At least the Ravens' TV season ended appropriately Sunday as an uninspired team performance on the field was met with an equally lackluster effort in the booth by CBS.
After months of complaining about getting second-, third- and fourth-string broadcast teams, Ravens fans finally had the CBS A-team of Jim Nantz and Phil Simms for two weeks, and what did we get but two subpar performances. I guess that's what they call irony. Or misery.
Simms delivered some of the most inconsistent analysis I have seen all year. And what he wasn't inconsistent about he missed all together during the Ravens' dispirited 34-17 loss to the Bengals. Like the Ravens' lack of a pass rush all day – heck, most of the season – and the dismal performance of Terrell Suggs.
How could Simms not call Suggs out? If he wasn't standing around looking absolutely exhausted and/or being easily blocked, he was getting fooled off the edge. I counted four times that Bengals quarterback Andy Dalton made a fool of Suggs – getting the lethargic-looking linebacker to bite inside and then gaining yards around his edge by pass or run.
The last embarrassment came at the start of the fourth quarter when Suggs actually fired off the ball for once and burst into the Bengals' backfield only to tackle the back to whom Dalton had faked a handoff as the quarterback then went untouched into the end zone.
And didn't Simms just love the Dalton-led Bengals offense to death in that first half?
"They've got it all," he said with 3:12 left in the half, praising Cincinnati's offensive packages and personnel even as the interceptions of Dalton mounted.
CBS put a graphic up on the screen 10 seconds later following a play that went nowhere, and Simms said, "Well, Jim, let's look at this Cincinnati offense. They do so much. They've got jailbreak screens. Bootleg passes. Reverses. Multiple formations. Shifts and motions. What do you do on the defensive side? Wide receiver screens …"
And so it went until Simms had read through a graphic of 10 things the Bengals do on offense, which, by the way, virtually every other team in the NFL does.
But Simms read the 10 points on the screen with great intensity. When Nantz commented on the enthusiasm and speed of Simms' delivery, the analyst explained that he was reading it that way to mimic ESPN analyst Jon Gruden, because the offensive coordinator for the Bengals is Jay Gruden, Jon's brother.
"That was for Jay Gruden -- that was Jon explaining the offense," Simms said. "I wanted to do that."
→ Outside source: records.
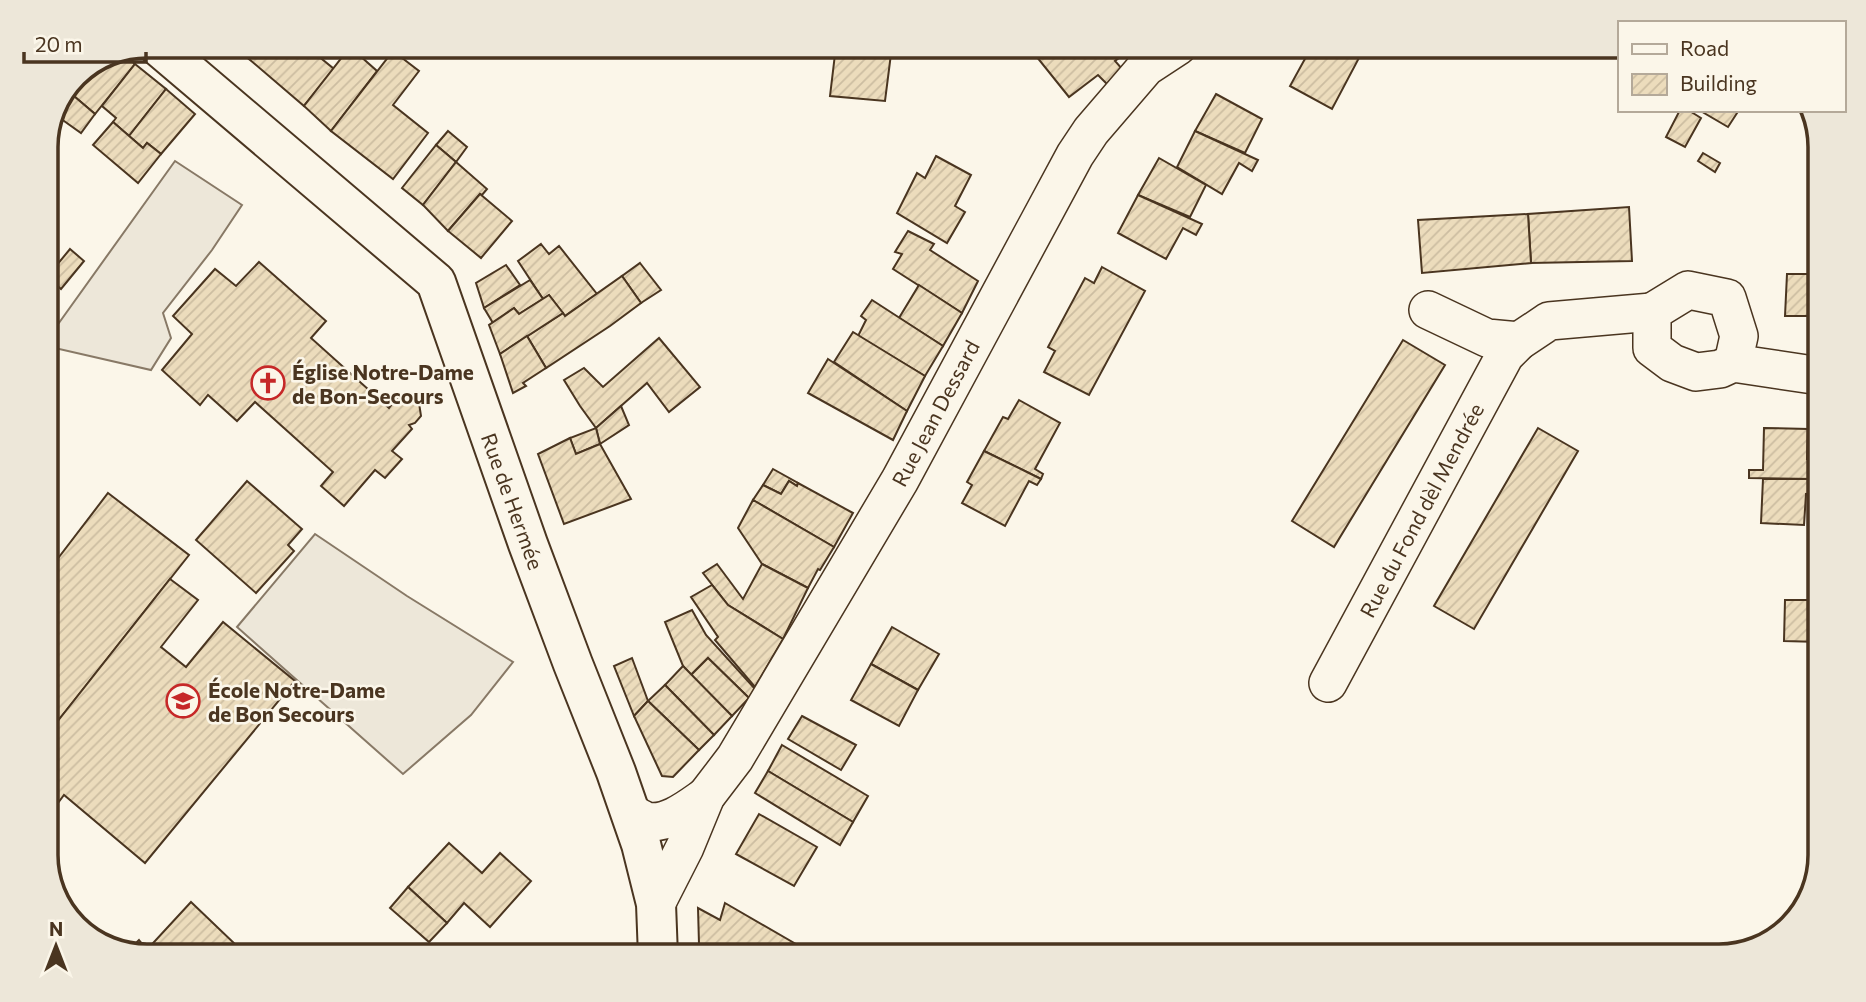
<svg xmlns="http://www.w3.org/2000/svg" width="1866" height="1002" viewBox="0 0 1866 1002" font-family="Commissioner,sans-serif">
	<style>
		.parking { fill: #ede7d9; stroke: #887966; stroke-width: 2 }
		.building { fill: url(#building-hatch); stroke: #4a3520; stroke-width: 2 }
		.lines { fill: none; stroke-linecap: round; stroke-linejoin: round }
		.street-casing { stroke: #4a3520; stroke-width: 40 }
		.secondary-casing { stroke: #4a3520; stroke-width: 42 }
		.street { stroke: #fbf6e9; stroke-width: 37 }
		.secondary { stroke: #fbf6e9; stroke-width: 38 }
		.labels { text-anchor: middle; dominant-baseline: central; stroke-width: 5; stroke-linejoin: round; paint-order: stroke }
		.poi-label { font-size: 21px; font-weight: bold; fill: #4a3520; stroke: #fbf6e9; text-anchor: start }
		.street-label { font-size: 21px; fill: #4a3520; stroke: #fbf6e9 }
		.rim { fill: none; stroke: #4a3520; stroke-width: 3.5 }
	</style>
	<defs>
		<pattern id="building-hatch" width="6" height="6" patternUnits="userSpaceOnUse" patternTransform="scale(1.75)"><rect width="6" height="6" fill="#ecdcbc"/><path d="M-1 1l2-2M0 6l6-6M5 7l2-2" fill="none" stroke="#ccbda1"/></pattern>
	</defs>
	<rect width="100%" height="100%" fill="#fbf6e9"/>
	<g class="parking">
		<polygon points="175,161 242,205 212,250 163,313 171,338 151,370 46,346 46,341"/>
		<polygon points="315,534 407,596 513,662 471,715 403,774 237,627"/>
	</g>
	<g class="building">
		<polygon points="232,46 257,46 249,59"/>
		<polygon points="257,46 306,46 334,69 304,106 249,59"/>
		<polygon points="836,46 892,46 885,101 830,96"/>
		<polygon points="1028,46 1135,46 1115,61 1123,70 1108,85 1098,75 1069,97"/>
		<polygon points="1312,46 1339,46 1360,56 1332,109 1290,86"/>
		<polygon points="1339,46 1366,46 1360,56"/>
		<polygon points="350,47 377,71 331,131 304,106"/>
		<polygon points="393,51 419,71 393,105 428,133 393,179 331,131"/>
		<polygon points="124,55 135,64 95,114 68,91 75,75"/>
		<polygon points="135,64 166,89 129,136 113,122 116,118 102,106"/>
		<polygon points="166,89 195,114 161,154 147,143 143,148 129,136"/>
		<polygon points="68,91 95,114 81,133 57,116"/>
		<polygon points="1216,94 1262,119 1245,153 1195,131"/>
		<polygon points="1680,110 1688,110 1701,118 1685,147 1666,137"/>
		<polygon points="1699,110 1739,110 1728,127"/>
		<polygon points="113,122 143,148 147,143 161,154 138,183 93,145"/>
		<polygon points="448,131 467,147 456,162 436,145"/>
		<polygon points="1195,131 1258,160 1252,171 1239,163 1222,194 1177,167"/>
		<polygon points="436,145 456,162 423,205 402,188"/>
		<polygon points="1703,153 1720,163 1715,172 1698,161"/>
		<polygon points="936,156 971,175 955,206 965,212 947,243 897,213 917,173 925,178"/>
		<polygon points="1159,158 1206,185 1190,217 1138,195"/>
		<polygon points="456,162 487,189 482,195 480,194 448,231 423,205"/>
		<polygon points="480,194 512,221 481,258 448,231"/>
		<polygon points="1138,195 1202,224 1196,235 1183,228 1166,259 1118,233"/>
		<polygon points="1629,207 1632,261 1531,263 1528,214"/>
		<polygon points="1528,214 1531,263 1422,273 1418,220"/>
		<polygon points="908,231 934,244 930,250 978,281 962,313 893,269 902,254 895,252"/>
		<polygon points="541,244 549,254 559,246 597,294 565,316 549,295 543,299 518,261"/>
		<polygon points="70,249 84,261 61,289 47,277"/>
		<polygon points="259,262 326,321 311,338 389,408 395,400 406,395 415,398 419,403 421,416 415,423 409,425 412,429 392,451 402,459 385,478 375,470 344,506 321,486 333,472 255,402 237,421 208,395 200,405 162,370 192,334 173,316 215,269 236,286"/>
		<polygon points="640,263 661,290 641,303 622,276"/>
		<polygon points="506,265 520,285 484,308 476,283"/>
		<polygon points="1102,267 1145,291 1089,395 1044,372 1055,351 1048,347 1085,278 1094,283"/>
		<polygon points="1787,274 1820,274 1820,327 1815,327 1816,316 1785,316"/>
		<polygon points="622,276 641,303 610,326 546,368 527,336 563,313 565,316"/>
		<polygon points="530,280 543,299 519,314 514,308 493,323 484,308"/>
		<polygon points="919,285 962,313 943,346 899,318"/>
		<polygon points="549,295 563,313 500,354 489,325 514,308 519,314"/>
		<polygon points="872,300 943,346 925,376 858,336 866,320 861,316"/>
		<polygon points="853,332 925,376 907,411 834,362"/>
		<polygon points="527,336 546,368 523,383 526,386 513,393 500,354"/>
		<polygon points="659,338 700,387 669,412 647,383 596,428 580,406 564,380 584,368 603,387"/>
		<polygon points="1403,340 1445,365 1334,547 1292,521"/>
		<polygon points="828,359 907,411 893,440 808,393"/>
		<polygon points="1019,400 1060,423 1035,469 1043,474 1041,479 984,451 1003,417 1008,419"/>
		<polygon points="621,406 629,425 600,444 596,428"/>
		<polygon points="596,428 600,444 576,454 570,438"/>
		<polygon points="1538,428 1578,451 1474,629 1434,606"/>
		<polygon points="1764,428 1808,429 1807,459 1815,459 1814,479 1749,478 1749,470 1763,470"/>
		<polygon points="570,438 576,454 600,444 631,499 564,524 538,454"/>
		<polygon points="984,451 1041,479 1037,485 1029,481 1005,526 962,503 972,485 967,482"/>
		<polygon points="773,469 798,483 797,486 789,481 781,494 763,485"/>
		<polygon points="1763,479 1814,479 1814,494 1806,494 1804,525 1761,523"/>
		<polygon points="247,481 302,529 288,545 294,551 256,593 196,540"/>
		<polygon points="789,481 797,486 798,483 853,513 834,547 753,500 763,485 781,494"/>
		<polygon points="108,493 189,555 46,736 46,574"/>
		<polygon points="753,500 834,547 820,570 818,569 808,588 762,564 738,528"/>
		<polygon points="717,564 743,599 762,564 808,588 783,639 728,605 703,573"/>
		<polygon points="170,579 198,600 161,647 186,667 223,622 295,681 145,863 64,795 46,819 46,736"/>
		<polygon points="712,585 728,605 783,639 755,687 715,640 718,637 691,597"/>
		<polygon points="1819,593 1820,593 1820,642 1784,641 1785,600 1819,600"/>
		<polygon points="692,610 706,635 756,690 749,698 708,658 691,675 683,666 665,622"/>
		<polygon points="892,627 939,654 918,690 871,664"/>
		<polygon points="632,658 648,701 634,716 614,666"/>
		<polygon points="708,658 749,698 732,716 691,675"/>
		<polygon points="871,664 918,690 899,726 851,700"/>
		<polygon points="683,666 732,716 714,735 665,685"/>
		<polygon points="665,685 714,735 699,750 648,701"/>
		<polygon points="648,701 699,750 673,777 662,776 634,716"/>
		<polygon points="802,716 856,745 841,770 788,739"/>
		<polygon points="782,745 868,796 853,822 768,771"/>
		<polygon points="768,771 853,822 840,845 755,793"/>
		<polygon points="759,814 817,847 794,886 736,854"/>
		<polygon points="449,843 482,873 500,853 531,881 490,927 464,903 447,923 408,887"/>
		<polygon points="408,887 447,923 429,942 390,908"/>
		<polygon points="191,902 237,946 227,956 142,955"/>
		<polygon points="725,903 808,951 808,954 812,956 722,956 699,944 698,908 720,920"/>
		<polygon points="139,940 147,950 142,955 127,952"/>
	</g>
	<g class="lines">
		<defs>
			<g id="street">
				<polyline points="1428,310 1487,338 1519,341"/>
				<polyline points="1733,363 1739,336 1727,298 1688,290 1652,312 1652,348 1672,363 1696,372 1720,369 1733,363 1820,376"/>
				<polyline points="1328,683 1505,355 1519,341 1549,321 1652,312"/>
				<path d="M 631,813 C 635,815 641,819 646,821 C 667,826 690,807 706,796"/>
				<polyline points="656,904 685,847 706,796 735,758 900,480 1075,155 1091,131 1146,67 1178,46"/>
			</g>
			<polyline id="secondary" points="158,46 436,282 528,544 573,664 616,772 641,844 656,904 658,956"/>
		</defs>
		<use href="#street" class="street-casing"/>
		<use href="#secondary" class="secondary-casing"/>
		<use href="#street" class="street"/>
		<use href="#secondary" class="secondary"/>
	</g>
	<defs>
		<symbol id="church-ring" viewBox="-11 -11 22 22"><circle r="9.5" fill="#fbf6e9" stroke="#c62828" stroke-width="1.5"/><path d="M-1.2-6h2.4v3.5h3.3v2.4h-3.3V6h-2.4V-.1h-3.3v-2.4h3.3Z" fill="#c62828"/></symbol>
		<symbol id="school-ring" viewBox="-11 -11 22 22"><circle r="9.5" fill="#fbf6e9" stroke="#c62828" stroke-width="1.5"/><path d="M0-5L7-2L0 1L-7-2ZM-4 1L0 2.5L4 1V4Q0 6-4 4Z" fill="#c62828"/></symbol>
	</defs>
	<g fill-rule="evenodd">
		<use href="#church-ring" x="249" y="364" width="38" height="38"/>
		<use href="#school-ring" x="164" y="682" width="38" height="38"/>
	</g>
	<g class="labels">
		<g class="poi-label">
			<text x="292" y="371">Église Notre-Dame<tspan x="292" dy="24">de Bon-Secours</tspan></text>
			<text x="208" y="689">École Notre-Dame<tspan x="208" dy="24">de Bon Secours</tspan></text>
		</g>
		<g class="street-label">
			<text transform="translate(935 413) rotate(-62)">Rue Jean Dessard</text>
			<text transform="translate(513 501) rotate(70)">Rue de Hermée</text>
			<text transform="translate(1421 510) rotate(-62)">Rue du Fond dèl Mendrée</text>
		</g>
	</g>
	<path d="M0 0H1866V1002H0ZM147 58H1719A89 89 0 0 1 1808 147V855A89 89 0 0 1 1719 944H147A89 89 0 0 1 58 855V147A89 89 0 0 1 147 58Z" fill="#ede7d9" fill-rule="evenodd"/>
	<path class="rim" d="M147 58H1719A89 89 0 0 1 1808 147V855A89 89 0 0 1 1719 944H147A89 89 0 0 1 58 855V147A89 89 0 0 1 147 58Z"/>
	<rect x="1618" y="21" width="228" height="91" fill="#fbf6e9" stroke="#b4a999" stroke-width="2"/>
	<rect x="1632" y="44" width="35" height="10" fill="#fbf6e9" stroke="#b4a999" stroke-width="2"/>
	<text x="1680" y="56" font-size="21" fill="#4a3520">Road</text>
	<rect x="1632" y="74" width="35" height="21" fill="url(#building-hatch)" stroke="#b4a999" stroke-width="2"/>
	<text x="1680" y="91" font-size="21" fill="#4a3520">Building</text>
	<g transform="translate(56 946)" stroke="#fbf6e9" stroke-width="5" paint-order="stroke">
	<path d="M0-5L12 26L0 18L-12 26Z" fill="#4a3520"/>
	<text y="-10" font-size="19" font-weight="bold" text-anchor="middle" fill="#4a3520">N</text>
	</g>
	<path d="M24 52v10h122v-10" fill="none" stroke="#4a3520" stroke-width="3.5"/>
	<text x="35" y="52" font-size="21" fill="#4a3520" stroke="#fbf6e9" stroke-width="5" paint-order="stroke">20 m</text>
</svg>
That's what I hate about NFL coverage on CBS more than anything else – the tone and sensibility of jocks in the booth playing to and for other jocks and members of NFL locker room fraternity instead of the viewers and fans.
If the stupid graphic of offensive weapons and Simms' silly reading of it were half as clever as the two guys in the booth thought, they would not have had to explain it as a play was being run on the field – which, by the way, they didn't bother to explain or analyze.
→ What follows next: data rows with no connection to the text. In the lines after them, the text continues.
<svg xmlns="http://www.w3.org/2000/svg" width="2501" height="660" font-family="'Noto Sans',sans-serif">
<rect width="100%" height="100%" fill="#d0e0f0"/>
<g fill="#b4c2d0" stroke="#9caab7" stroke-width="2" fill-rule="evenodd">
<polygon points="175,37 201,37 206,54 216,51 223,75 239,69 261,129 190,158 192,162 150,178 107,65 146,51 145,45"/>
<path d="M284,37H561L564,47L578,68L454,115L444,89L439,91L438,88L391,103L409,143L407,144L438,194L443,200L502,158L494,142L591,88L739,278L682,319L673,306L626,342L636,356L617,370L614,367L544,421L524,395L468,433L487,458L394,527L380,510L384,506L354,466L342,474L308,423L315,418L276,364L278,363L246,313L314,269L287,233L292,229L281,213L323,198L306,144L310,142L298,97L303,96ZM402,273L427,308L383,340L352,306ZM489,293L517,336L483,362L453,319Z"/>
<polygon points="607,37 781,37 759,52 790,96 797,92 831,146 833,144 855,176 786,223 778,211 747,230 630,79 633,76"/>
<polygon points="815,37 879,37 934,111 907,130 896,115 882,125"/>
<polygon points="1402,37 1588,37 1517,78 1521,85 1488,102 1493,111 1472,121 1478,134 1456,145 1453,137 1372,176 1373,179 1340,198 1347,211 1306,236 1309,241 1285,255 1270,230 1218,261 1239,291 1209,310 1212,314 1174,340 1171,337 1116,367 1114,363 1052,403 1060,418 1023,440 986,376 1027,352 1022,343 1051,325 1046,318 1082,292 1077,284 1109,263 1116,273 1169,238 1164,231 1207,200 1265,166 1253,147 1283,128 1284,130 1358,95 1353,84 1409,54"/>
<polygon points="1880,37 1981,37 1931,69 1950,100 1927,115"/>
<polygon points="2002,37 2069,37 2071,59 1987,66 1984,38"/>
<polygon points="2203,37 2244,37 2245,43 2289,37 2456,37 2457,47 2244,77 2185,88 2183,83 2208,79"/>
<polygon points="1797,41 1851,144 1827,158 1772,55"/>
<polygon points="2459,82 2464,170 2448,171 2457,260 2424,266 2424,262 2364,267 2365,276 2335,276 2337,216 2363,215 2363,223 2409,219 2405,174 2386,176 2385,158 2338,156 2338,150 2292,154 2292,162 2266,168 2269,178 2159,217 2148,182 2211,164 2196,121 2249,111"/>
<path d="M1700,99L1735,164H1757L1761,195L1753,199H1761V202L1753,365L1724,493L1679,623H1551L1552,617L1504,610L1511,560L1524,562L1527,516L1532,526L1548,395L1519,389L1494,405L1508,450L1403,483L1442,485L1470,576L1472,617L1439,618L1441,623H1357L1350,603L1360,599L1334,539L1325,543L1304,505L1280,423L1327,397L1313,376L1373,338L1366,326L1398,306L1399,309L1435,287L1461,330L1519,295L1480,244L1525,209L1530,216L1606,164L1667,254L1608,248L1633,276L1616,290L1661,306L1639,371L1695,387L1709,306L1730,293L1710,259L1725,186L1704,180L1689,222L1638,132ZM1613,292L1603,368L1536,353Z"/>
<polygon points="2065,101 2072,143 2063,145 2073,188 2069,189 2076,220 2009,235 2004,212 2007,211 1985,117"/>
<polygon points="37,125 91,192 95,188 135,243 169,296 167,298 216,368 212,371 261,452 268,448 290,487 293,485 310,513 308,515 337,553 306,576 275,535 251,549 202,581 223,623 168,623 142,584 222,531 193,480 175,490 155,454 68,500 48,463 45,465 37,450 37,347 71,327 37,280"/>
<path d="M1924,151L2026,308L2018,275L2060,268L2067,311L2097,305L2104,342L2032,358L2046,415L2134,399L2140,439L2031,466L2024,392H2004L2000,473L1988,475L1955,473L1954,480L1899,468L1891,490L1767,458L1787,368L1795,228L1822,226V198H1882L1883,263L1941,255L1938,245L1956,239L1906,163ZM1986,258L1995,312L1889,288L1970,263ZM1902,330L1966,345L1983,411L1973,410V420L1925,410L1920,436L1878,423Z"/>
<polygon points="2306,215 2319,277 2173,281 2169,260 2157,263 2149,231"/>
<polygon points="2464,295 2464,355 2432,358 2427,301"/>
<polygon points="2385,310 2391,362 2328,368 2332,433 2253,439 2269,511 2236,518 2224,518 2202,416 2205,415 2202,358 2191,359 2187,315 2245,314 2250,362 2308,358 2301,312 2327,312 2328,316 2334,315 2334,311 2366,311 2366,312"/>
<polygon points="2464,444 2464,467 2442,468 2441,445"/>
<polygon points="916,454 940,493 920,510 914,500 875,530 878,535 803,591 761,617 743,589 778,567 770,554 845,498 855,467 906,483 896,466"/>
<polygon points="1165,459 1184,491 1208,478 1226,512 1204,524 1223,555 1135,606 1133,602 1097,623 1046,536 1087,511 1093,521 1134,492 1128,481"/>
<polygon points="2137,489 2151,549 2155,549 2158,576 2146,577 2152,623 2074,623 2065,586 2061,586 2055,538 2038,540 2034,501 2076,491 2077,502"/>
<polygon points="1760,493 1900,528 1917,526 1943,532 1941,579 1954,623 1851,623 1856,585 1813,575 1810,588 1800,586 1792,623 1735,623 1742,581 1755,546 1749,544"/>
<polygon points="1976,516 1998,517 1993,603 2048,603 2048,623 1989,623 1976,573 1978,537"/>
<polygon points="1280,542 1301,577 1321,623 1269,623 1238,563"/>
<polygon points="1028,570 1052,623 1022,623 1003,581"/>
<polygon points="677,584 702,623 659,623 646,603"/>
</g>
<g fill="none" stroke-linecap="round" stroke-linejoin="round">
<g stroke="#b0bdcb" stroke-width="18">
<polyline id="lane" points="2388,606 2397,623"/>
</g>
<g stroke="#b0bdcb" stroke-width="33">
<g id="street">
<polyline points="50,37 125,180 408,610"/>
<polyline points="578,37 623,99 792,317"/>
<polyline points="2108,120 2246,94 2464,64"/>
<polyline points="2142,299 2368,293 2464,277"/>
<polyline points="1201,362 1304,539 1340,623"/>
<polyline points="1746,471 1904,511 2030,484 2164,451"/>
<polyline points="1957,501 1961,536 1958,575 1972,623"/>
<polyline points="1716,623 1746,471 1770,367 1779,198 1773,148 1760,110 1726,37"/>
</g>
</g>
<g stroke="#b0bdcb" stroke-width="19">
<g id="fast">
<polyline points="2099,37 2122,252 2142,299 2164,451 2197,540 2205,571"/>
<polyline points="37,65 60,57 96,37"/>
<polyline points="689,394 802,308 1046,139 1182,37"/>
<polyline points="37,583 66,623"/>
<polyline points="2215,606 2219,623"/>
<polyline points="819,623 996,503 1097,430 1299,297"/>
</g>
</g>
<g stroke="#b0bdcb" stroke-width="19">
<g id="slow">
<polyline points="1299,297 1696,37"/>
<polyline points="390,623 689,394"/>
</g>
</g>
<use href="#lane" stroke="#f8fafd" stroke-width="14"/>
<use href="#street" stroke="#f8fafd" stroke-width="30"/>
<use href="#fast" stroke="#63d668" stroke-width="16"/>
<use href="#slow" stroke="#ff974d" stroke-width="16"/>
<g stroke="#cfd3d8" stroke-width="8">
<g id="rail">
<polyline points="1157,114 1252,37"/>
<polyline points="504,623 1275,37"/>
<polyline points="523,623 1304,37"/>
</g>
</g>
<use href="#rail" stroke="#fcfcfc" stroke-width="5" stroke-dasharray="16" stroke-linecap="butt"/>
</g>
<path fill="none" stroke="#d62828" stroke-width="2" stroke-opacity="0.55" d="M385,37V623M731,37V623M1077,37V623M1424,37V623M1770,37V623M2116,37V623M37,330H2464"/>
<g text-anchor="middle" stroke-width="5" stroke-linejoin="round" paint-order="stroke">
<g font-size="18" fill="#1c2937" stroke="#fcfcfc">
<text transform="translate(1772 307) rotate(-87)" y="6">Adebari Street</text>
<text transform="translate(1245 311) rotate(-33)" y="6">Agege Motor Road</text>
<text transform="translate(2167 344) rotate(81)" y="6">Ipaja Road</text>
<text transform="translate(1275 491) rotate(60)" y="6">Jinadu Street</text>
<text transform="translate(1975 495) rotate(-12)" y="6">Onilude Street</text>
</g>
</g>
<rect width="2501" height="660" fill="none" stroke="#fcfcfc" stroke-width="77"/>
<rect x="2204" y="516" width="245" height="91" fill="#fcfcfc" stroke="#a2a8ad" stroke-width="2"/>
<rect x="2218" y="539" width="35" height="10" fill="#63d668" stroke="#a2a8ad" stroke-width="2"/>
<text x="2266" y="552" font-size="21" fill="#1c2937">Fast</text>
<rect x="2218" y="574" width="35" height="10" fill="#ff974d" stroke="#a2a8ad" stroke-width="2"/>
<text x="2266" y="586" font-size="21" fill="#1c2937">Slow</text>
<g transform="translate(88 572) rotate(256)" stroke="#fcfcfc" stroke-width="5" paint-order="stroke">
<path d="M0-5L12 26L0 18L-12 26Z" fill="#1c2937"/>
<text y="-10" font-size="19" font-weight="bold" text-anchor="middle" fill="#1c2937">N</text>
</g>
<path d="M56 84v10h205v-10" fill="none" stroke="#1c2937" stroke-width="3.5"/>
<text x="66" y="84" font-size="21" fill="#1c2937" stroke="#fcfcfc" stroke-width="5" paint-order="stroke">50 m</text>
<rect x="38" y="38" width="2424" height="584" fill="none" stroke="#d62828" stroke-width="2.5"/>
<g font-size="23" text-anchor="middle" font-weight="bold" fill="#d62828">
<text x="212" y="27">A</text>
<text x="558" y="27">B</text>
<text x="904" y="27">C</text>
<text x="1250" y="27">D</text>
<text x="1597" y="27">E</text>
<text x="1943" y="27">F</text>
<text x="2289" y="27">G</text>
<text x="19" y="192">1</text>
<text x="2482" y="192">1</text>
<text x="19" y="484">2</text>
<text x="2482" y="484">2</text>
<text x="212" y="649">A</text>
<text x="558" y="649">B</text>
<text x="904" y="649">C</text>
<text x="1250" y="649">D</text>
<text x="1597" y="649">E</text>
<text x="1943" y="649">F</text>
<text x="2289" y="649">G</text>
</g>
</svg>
As for Nantz, well, the last thing to which Nantz brought any passion as far as I can tell happened at the Masters – not an AFC stadium. And much of the energy there is spent kissing up to the authorities at Augusta National Golf Course and avoiding the club's sorry history of discrimination.
Speaking of contracts and kissing up, as poorly as the Ravens and CBS Sports performed Sunday, I was bothered by a series of tweets from WBAL radio talk host Brett Hollander at the end of the game.
After tweeting that it was going to be an "empty January in Baltimore" without the Ravens in the playoffs, Hollander followed up with, "Quite a run though. 5 straight years of playoffs needs to be noted as nothing shy of excellent. Just a magical run."
And if that wasn't generous enough for a team that just blew two straight chances to be in the playoffs, Hollander tweeted this: "And they were in it until the 4th QT of game 16 in year 6 under (Harbs/Flacco). But all things must come to an end."
While it is nice to be a sports talk host at the station that has rights to the Ravens game, this might strike some as sounding a bit like an apologist.
In fairness to Hollander, whose show I regularly enjoy, I messaged him after the game to get his reaction.
"... I pride myself in putting things into some sense of perspective," he wrote back. "Whether that means historical, big picture or where sports should stand in the grand scheme of things."
Fair enough, and there is certainly a need for perspective after a season-ending loss like Sunday's.
But I hope the local media will be tougher than Hollander this week and in the off-season. I hope they will quit letting John Harbaugh and Ravens management get away with making big mistakes and not getting called out for them – whether it's trading away the receiver who carried your offense on his back week after week during the playoffs last year, or somehow failing to draft, trade for or properly develop an offensive line.
As for me, as much as I wanted another playoff run and as depressed as I am about not getting it, I take great solace in knowing I will not have to watch another CBS Sports AFC telecast this year.